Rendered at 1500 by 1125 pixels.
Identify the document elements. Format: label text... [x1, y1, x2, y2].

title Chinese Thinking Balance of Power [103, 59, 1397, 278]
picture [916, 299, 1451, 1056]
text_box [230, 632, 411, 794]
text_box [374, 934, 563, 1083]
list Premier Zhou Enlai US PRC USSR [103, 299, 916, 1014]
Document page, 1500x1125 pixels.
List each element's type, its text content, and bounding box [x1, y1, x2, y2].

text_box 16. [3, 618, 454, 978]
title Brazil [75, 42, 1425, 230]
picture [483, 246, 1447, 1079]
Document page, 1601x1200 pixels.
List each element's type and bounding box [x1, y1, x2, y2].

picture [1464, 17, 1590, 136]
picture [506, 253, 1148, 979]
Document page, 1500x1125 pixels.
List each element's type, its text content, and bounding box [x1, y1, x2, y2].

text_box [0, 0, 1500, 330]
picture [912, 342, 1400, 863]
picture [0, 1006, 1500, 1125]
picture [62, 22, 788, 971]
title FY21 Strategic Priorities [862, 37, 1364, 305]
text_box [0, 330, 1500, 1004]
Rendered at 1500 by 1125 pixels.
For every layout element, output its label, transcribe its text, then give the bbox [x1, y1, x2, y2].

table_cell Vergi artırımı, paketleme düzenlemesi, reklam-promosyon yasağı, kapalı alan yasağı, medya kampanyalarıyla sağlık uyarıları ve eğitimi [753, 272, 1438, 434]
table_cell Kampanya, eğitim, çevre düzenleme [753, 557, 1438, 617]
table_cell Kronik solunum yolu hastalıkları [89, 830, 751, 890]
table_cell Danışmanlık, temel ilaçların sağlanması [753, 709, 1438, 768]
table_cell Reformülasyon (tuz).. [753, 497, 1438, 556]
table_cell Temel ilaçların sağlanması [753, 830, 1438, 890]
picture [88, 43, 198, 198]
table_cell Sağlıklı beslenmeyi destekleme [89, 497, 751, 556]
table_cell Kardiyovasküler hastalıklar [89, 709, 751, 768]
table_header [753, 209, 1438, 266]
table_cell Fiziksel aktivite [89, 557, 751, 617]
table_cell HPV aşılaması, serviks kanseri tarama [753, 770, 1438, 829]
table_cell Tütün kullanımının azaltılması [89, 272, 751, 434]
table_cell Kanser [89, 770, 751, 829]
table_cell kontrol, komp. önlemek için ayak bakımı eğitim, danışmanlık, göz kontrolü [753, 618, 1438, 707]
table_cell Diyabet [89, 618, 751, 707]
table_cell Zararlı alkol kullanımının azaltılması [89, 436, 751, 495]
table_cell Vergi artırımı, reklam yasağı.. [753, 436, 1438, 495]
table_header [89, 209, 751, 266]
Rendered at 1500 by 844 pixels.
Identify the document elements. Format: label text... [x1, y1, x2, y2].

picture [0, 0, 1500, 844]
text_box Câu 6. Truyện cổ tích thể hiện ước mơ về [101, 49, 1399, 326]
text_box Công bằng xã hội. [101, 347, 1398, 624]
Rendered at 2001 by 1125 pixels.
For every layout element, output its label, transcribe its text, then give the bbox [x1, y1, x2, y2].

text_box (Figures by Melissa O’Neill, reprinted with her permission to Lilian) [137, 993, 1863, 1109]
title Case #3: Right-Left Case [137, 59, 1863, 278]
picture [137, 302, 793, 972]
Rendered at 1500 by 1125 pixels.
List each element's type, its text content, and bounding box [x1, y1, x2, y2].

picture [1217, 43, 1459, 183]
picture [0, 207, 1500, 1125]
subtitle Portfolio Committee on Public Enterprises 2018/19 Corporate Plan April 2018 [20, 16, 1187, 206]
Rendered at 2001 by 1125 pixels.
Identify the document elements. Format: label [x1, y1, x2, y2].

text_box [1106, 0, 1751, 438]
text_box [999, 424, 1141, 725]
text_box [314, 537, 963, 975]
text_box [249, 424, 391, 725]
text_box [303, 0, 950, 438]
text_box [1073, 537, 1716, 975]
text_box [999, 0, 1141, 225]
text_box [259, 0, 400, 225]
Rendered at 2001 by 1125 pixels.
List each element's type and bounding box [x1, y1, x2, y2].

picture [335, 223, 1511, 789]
━━━━━━━━━━━━━━━━━━━━━━━━━━━━━━
■ ASSIGNMENT ■
What is needed is a word-for-word restatement of every line from the one with "Identify the document elements. Format: label [x1, y1, x2, y2]." to the end of the entries above.

■ ANSWER TO THE PROBLEM ■
Identify the document elements. Format: label [x1, y1, x2, y2].

text_box [1106, 0, 1751, 438]
text_box [999, 424, 1141, 725]
text_box [314, 537, 963, 975]
text_box [249, 424, 391, 725]
text_box [303, 0, 950, 438]
text_box [1073, 537, 1716, 975]
text_box [999, 0, 1141, 225]
text_box [259, 0, 400, 225]
Rendered at 2001 by 1125 pixels.
List each element's type and bounding box [x1, y1, x2, y2].

picture [335, 223, 1511, 789]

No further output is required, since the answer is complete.